:: Your assignment ::
Pick out the lines in the listing below that contain the word "unconnected" and copy them.
:::::
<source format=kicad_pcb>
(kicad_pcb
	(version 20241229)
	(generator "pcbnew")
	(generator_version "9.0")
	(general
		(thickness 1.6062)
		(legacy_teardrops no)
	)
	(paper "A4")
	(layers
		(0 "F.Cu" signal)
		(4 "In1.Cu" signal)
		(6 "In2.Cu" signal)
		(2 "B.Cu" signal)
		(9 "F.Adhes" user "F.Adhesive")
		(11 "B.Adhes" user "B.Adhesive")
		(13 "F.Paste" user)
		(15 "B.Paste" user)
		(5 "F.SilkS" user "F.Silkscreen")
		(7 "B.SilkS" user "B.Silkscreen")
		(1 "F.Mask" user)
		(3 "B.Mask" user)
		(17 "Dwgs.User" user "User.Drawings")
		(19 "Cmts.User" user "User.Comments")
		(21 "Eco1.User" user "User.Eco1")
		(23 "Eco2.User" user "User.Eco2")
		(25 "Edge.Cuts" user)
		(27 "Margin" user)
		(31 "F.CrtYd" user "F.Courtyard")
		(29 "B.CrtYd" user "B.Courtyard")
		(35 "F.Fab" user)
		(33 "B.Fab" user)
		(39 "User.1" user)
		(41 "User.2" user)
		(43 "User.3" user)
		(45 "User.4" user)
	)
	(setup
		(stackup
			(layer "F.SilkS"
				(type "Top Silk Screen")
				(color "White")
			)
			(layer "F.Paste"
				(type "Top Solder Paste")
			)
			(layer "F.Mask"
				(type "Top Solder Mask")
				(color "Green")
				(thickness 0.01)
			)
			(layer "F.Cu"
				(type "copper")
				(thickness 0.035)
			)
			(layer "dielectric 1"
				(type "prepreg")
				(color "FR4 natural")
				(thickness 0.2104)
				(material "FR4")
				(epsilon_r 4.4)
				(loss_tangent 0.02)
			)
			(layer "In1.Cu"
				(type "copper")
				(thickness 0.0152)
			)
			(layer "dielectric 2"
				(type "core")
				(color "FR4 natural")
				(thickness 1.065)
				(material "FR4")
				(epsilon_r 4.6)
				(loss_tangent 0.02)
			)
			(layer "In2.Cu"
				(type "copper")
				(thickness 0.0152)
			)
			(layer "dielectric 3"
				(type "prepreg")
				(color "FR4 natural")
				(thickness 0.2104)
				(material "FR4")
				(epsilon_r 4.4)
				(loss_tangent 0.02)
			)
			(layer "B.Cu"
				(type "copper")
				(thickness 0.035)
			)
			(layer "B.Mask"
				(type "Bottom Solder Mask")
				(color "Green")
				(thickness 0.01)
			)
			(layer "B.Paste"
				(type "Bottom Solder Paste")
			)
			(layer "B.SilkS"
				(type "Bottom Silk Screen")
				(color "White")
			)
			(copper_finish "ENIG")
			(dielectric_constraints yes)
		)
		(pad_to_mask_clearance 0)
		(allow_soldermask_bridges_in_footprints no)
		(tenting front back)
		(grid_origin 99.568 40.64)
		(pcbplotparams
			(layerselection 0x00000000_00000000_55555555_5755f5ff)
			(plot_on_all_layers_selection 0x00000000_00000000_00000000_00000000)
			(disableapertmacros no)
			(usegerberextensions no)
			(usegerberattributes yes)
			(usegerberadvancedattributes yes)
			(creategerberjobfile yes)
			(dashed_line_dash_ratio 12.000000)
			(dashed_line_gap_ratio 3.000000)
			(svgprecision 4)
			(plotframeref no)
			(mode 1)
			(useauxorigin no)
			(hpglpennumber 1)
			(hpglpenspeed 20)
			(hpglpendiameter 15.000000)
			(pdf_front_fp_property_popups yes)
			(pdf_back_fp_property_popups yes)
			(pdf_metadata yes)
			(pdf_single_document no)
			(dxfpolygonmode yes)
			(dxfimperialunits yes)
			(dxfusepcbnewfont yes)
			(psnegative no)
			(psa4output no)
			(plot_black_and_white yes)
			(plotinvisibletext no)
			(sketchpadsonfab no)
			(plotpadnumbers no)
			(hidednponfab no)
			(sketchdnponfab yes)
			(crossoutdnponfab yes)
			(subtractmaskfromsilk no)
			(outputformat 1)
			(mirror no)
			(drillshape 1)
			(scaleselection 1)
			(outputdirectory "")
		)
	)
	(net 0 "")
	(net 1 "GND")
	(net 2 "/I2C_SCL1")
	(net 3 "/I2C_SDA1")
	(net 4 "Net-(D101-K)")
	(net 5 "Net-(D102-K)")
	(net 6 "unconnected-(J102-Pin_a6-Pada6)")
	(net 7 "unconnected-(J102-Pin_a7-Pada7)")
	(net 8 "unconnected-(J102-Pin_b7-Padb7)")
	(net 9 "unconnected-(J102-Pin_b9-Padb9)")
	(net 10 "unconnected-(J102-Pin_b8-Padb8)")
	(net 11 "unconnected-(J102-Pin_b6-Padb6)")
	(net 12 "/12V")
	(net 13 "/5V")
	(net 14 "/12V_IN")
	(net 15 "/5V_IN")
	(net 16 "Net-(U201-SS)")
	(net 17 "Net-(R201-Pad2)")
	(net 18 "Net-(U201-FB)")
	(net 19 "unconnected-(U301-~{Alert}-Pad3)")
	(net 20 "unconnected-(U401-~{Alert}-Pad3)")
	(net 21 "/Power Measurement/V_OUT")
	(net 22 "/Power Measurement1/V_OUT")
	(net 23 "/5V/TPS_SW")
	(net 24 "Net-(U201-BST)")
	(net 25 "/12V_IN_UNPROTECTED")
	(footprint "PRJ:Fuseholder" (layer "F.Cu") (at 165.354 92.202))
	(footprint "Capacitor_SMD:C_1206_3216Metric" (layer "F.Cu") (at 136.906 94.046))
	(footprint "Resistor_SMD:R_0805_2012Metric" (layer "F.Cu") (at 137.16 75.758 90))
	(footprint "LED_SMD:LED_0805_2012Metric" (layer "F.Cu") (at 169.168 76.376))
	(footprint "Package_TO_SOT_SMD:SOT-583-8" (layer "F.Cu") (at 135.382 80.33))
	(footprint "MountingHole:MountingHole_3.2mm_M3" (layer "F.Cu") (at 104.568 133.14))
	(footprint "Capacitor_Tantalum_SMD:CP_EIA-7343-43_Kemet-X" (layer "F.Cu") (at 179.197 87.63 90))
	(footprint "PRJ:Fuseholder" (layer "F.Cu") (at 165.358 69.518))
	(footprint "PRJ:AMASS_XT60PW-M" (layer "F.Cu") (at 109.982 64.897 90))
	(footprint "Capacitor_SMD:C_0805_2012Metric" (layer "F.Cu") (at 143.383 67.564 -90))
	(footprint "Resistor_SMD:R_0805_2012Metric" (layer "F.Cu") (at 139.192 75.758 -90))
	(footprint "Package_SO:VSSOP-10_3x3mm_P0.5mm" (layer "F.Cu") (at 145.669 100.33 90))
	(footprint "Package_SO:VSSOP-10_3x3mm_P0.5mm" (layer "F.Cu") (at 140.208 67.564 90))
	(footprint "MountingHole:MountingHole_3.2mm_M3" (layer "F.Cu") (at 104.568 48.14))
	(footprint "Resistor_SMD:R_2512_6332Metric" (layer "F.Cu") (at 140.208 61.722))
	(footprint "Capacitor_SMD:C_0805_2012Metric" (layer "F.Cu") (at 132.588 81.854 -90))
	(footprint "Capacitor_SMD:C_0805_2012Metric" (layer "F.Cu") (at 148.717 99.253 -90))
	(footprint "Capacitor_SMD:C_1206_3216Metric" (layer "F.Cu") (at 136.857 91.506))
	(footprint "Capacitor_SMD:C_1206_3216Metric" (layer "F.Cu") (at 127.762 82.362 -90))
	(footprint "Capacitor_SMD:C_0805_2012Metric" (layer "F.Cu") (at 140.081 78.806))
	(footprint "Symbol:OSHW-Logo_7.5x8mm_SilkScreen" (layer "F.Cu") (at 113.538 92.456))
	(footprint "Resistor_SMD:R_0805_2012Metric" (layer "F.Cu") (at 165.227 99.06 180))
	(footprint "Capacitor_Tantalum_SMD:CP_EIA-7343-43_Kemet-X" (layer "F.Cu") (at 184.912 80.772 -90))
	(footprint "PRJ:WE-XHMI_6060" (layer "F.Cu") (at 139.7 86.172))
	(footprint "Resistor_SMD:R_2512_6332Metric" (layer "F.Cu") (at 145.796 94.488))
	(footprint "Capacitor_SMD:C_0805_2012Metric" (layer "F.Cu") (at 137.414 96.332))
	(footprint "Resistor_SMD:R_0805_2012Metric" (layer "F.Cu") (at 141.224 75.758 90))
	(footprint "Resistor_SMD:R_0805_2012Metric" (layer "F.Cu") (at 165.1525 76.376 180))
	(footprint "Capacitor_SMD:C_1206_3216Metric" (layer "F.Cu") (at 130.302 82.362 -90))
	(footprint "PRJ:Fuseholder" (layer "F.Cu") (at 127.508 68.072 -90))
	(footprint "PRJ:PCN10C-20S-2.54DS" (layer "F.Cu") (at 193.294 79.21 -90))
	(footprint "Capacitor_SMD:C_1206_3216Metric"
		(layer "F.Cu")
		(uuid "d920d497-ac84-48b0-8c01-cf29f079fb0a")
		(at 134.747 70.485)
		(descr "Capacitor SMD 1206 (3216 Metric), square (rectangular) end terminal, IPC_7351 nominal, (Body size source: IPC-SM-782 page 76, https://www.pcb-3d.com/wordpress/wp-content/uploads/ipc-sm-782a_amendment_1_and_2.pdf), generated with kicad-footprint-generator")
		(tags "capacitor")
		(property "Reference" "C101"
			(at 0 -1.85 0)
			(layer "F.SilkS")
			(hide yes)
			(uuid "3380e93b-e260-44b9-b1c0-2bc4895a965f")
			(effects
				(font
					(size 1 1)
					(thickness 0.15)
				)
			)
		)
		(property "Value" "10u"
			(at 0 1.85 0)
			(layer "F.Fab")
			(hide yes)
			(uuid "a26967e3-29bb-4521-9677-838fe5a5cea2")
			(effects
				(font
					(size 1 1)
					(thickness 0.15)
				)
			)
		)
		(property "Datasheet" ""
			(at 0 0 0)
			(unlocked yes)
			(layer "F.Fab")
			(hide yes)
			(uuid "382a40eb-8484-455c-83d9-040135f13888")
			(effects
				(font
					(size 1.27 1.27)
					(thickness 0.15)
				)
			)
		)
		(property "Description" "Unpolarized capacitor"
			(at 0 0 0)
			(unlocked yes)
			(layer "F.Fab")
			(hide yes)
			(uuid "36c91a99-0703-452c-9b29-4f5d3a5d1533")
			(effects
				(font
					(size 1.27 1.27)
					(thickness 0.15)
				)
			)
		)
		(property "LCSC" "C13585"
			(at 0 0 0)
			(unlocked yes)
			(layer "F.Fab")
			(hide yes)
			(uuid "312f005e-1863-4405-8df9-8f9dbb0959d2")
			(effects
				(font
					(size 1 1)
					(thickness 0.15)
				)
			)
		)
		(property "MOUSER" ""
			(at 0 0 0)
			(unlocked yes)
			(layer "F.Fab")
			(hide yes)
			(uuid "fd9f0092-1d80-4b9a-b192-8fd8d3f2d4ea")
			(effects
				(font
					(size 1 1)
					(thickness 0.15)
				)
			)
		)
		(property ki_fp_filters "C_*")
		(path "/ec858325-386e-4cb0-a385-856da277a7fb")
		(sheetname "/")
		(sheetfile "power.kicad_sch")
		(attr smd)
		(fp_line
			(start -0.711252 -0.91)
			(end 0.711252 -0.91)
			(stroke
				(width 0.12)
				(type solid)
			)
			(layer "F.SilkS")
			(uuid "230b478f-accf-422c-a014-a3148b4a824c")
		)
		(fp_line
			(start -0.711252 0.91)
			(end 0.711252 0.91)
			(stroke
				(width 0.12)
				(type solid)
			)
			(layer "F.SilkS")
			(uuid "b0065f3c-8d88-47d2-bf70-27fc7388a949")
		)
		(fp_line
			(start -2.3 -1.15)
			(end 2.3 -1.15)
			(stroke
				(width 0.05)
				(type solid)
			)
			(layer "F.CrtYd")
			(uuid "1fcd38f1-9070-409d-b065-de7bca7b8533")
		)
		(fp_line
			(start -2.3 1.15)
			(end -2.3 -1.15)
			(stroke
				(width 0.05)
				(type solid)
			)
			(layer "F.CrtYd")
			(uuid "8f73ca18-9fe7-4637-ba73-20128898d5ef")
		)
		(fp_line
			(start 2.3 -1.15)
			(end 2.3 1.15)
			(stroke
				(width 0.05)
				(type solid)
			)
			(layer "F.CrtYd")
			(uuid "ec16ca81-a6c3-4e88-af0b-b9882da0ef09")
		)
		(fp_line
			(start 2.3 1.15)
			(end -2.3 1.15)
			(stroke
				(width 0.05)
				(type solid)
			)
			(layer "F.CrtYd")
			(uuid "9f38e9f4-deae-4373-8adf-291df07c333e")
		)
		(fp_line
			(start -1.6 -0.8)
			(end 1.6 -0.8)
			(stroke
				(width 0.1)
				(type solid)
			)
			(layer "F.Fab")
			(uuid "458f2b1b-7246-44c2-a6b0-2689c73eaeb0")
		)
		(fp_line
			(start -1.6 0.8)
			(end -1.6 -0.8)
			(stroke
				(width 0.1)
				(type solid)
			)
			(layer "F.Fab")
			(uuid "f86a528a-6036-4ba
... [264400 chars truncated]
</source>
:::::
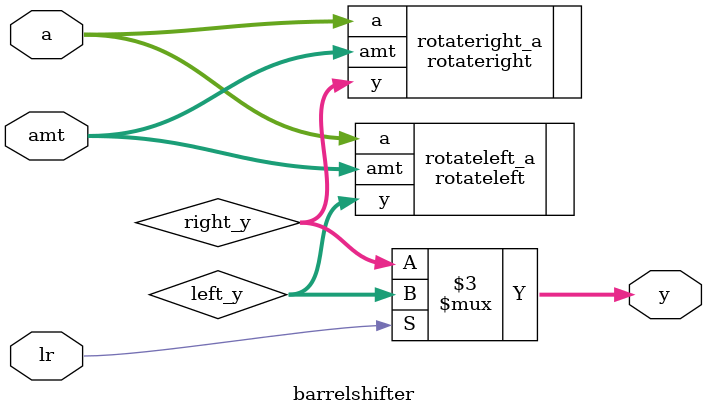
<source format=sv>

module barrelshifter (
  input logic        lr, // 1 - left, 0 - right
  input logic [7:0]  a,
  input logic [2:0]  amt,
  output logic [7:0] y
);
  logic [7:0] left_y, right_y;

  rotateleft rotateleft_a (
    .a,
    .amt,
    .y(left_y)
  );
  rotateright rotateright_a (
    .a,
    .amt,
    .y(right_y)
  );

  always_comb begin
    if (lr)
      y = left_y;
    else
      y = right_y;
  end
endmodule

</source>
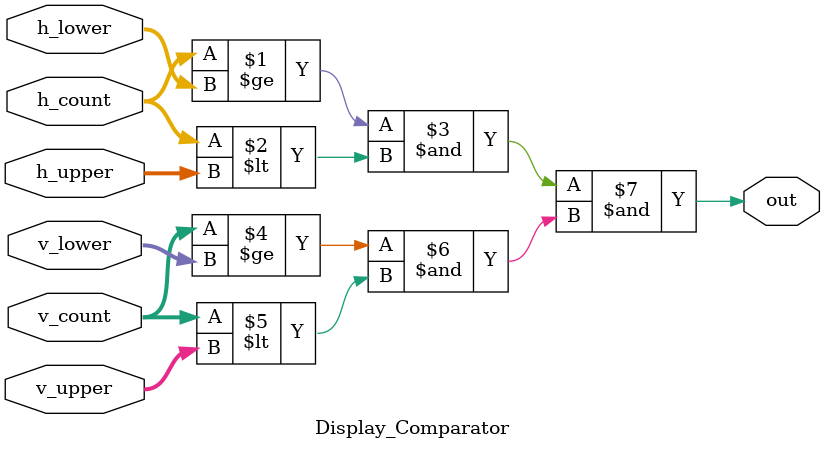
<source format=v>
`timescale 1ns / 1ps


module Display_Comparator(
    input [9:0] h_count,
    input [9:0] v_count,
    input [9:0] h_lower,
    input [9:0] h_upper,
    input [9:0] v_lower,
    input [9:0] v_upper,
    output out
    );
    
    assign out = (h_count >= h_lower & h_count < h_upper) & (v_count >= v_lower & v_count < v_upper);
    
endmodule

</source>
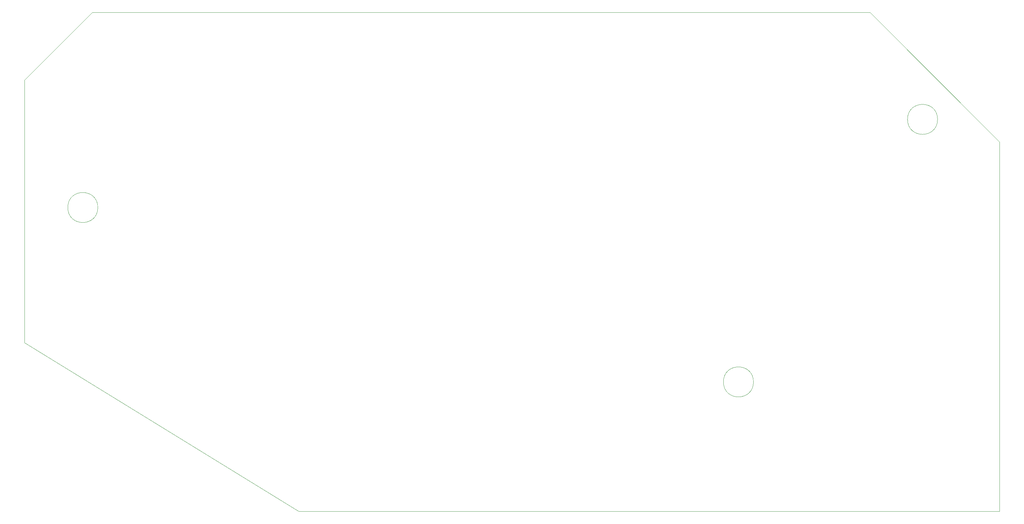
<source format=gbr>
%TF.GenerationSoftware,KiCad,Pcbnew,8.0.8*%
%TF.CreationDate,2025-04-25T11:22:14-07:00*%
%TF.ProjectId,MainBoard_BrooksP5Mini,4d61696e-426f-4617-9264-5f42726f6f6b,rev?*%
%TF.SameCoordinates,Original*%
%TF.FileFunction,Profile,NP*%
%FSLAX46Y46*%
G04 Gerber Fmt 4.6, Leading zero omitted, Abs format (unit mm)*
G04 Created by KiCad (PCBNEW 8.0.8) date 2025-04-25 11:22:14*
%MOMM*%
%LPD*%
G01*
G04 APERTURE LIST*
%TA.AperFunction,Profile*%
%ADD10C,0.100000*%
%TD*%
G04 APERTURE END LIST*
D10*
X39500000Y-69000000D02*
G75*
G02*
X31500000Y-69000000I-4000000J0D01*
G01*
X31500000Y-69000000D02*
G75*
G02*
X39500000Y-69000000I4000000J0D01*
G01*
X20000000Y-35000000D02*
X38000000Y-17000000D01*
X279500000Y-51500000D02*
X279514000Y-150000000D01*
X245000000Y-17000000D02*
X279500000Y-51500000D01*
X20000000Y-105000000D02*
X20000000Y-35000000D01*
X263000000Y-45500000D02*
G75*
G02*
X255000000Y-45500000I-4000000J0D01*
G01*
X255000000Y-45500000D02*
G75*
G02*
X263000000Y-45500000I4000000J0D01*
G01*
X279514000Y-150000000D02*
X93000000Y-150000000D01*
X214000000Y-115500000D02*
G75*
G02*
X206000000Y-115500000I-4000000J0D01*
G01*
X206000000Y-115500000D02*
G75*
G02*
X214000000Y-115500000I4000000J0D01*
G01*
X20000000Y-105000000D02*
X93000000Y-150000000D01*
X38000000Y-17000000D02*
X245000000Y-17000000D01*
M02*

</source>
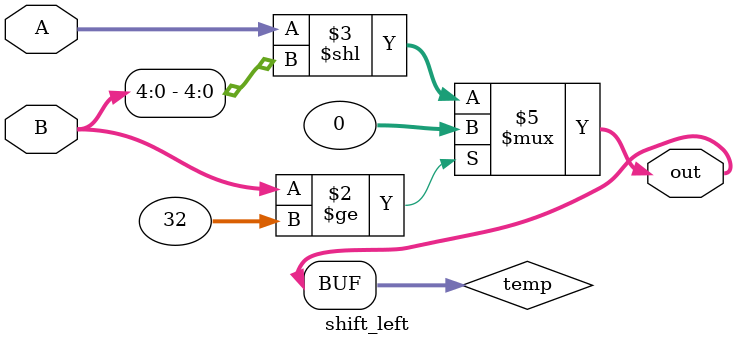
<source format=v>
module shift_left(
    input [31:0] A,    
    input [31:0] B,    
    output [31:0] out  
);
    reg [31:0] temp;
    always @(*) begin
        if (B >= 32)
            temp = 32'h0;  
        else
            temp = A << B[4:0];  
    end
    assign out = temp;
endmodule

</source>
:::::
:: Problem solution ::
	(net 6 "unconnected-(J102-Pin_a6-Pada6)")
	(net 7 "unconnected-(J102-Pin_a7-Pada7)")
	(net 8 "unconnected-(J102-Pin_b7-Padb7)")
	(net 9 "unconnected-(J102-Pin_b9-Padb9)")
	(net 10 "unconnected-(J102-Pin_b8-Padb8)")
	(net 11 "unconnected-(J102-Pin_b6-Padb6)")
	(net 19 "unconnected-(U301-~{Alert}-Pad3)")
	(net 20 "unconnected-(U401-~{Alert}-Pad3)")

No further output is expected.